> Dataset excerpts
☆ ☆ ☆

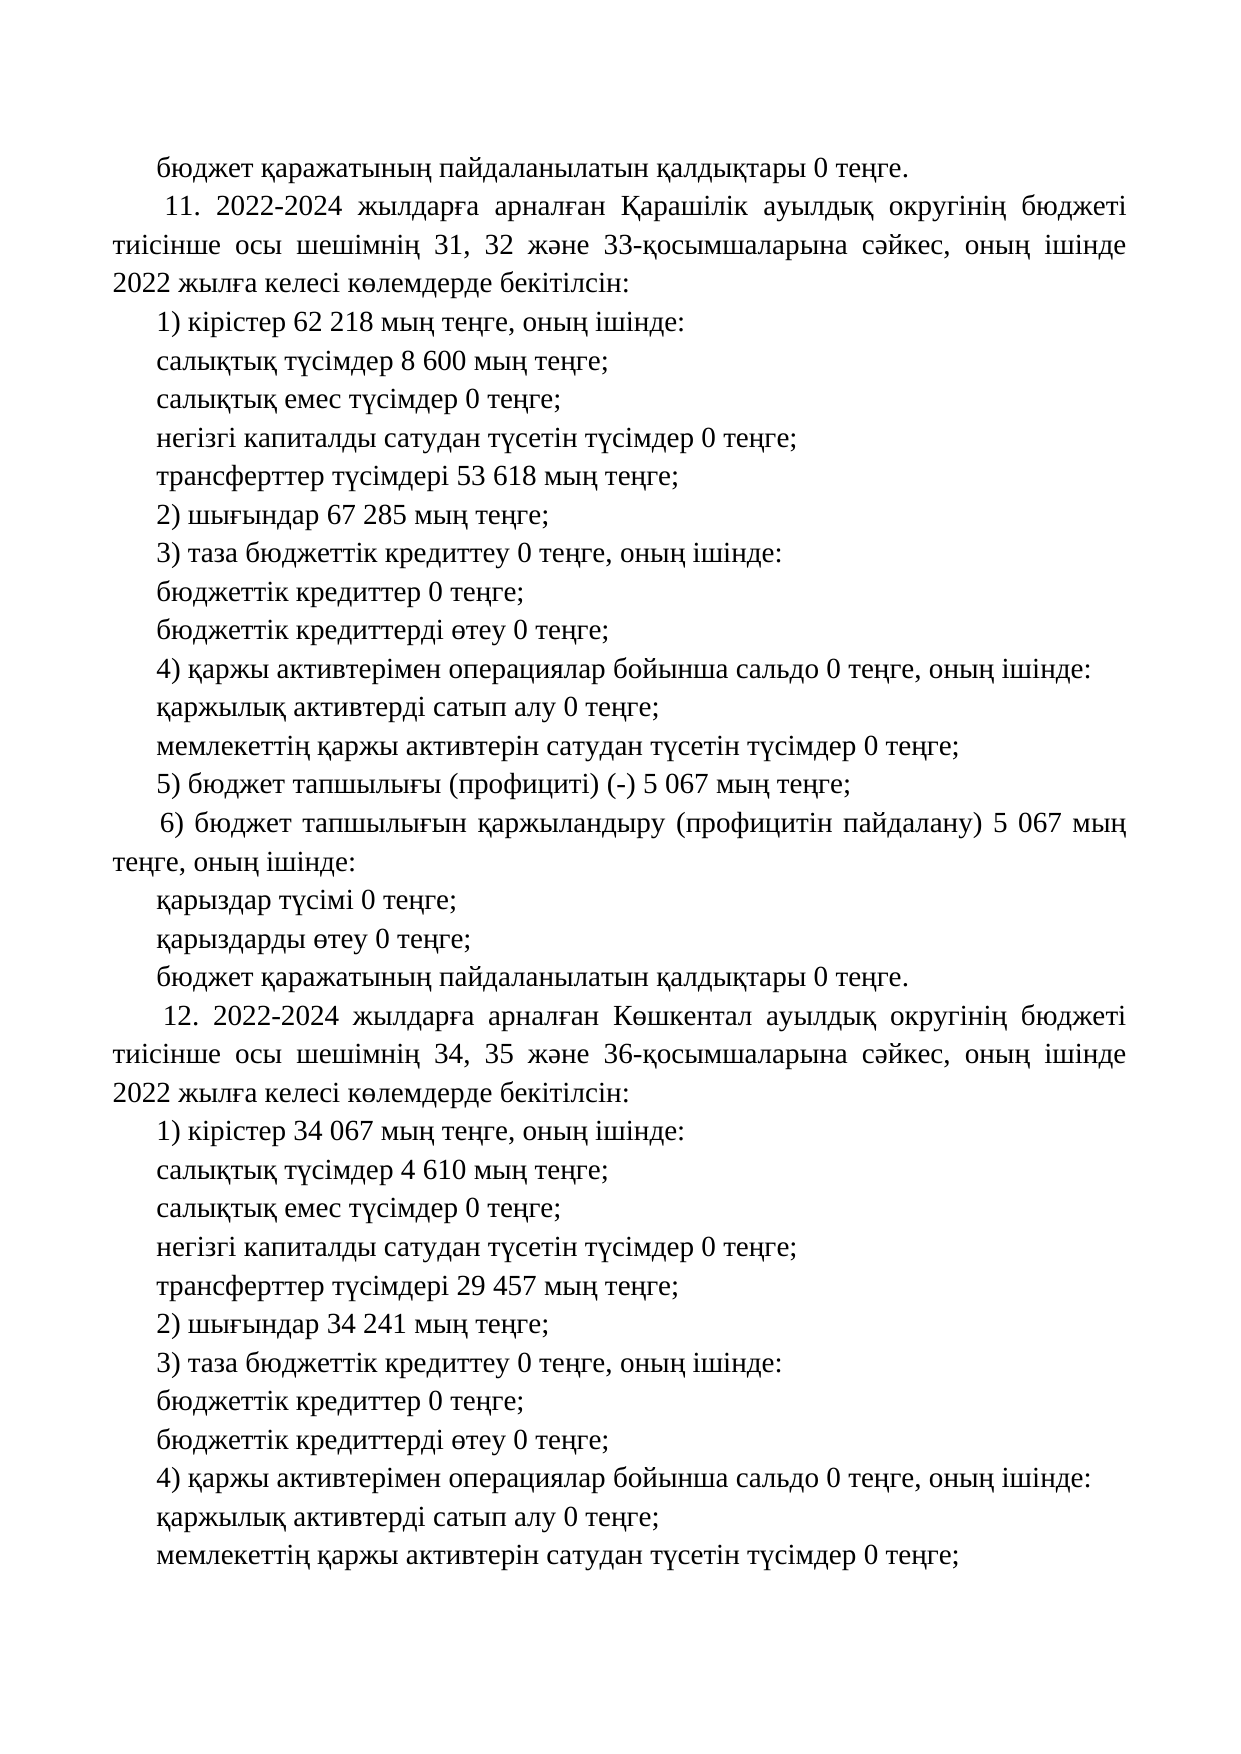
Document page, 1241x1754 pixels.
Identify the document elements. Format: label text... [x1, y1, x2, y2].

text 5) бюджет тапшылығы (профициті) (-) 5 067 мың теңге; [112, 767, 1128, 800]
text бюджеттік кредиттерді өтеу 0 теңге; [112, 612, 1128, 646]
text мемлекеттің қаржы активтерін сатудан түсетін түсімдер 0 теңге; [112, 728, 1128, 762]
text бюджеттік кредиттерді өтеу 0 теңге; [112, 1422, 1128, 1455]
text 2) шығындар 34 241 мың теңге; [112, 1306, 1128, 1340]
text мемлекеттің қаржы активтерін сатудан түсетін түсімдер 0 теңге; [112, 1537, 1128, 1571]
text бюджеттік кредиттер 0 теңге; [112, 1383, 1128, 1417]
text бюджеттік кредиттер 0 теңге; [112, 574, 1128, 607]
text салықтық емес түсімдер 0 теңге; [112, 1191, 1128, 1224]
text қаржылық активтерді сатып алу 0 теңге; [112, 689, 1128, 723]
text қаржылық активтерді сатып алу 0 теңге; [112, 1499, 1128, 1532]
text трансферттер түсімдері 29 457 мың теңге; [112, 1268, 1128, 1301]
text 4) қаржы активтерімен операциялар бойынша сальдо 0 теңге, оның ішінде: [112, 651, 1128, 684]
text бюджет қаражатының пайдаланылатын қалдықтары 0 теңге. [112, 150, 1128, 183]
text 1) кірістер 34 067 мың теңге, оның ішінде: [112, 1113, 1128, 1147]
text салықтық түсімдер 4 610 мың теңге; [112, 1152, 1128, 1186]
text 3) таза бюджеттік кредиттеу 0 теңге, оның ішінде: [112, 535, 1128, 569]
text 12. 2022-2024 жылдарға арналған Көшкентал ауылдық округінің бюджеті тиісінше осы шешімнің 34, 35 және 36-қосымшаларына сәйкес, оның ішінде 2022 жылға келесі көлемдерде бекітілсін: [112, 998, 1128, 1108]
text 1) кірістер 62 218 мың теңге, оның ішінде: [112, 304, 1128, 338]
text негізгі капиталды сатудан түсетін түсімдер 0 теңге; [112, 420, 1128, 453]
text негізгі капиталды сатудан түсетін түсімдер 0 теңге; [112, 1229, 1128, 1263]
text 11. 2022-2024 жылдарға арналған Қарашілік ауылдық округінің бюджеті тиісінше осы шешімнің 31, 32 және 33-қосымшаларына сәйкес, оның ішінде 2022 жылға келесі көлемдерде бекітілсін: [112, 188, 1128, 299]
text 6) бюджет тапшылығын қаржыландыру (профицитін пайдалану) 5 067 мың теңге, оның ішінде: [112, 805, 1128, 877]
text 3) таза бюджеттік кредиттеу 0 теңге, оның ішінде: [112, 1345, 1128, 1378]
text қарыздар түсімі 0 теңге; [112, 882, 1128, 916]
text 2) шығындар 67 285 мың теңге; [112, 497, 1128, 530]
text трансферттер түсімдері 53 618 мың теңге; [112, 458, 1128, 492]
text қарыздарды өтеу 0 теңге; [112, 921, 1128, 954]
text 4) қаржы активтерімен операциялар бойынша сальдо 0 теңге, оның ішінде: [112, 1460, 1128, 1494]
text салықтық түсімдер 8 600 мың теңге; [112, 343, 1128, 376]
text бюджет қаражатының пайдаланылатын қалдықтары 0 теңге. [112, 959, 1128, 993]
text салықтық емес түсімдер 0 теңге; [112, 381, 1128, 415]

☆ ☆ ☆

Which lines of the data above contain the string "өтеу"? Copy each of them.

> Problem solution
text бюджеттік кредиттерді өтеу 0 теңге; [112, 612, 1128, 646]
text бюджеттік кредиттерді өтеу 0 теңге; [112, 1422, 1128, 1455]
text қарыздарды өтеу 0 теңге; [112, 921, 1128, 954]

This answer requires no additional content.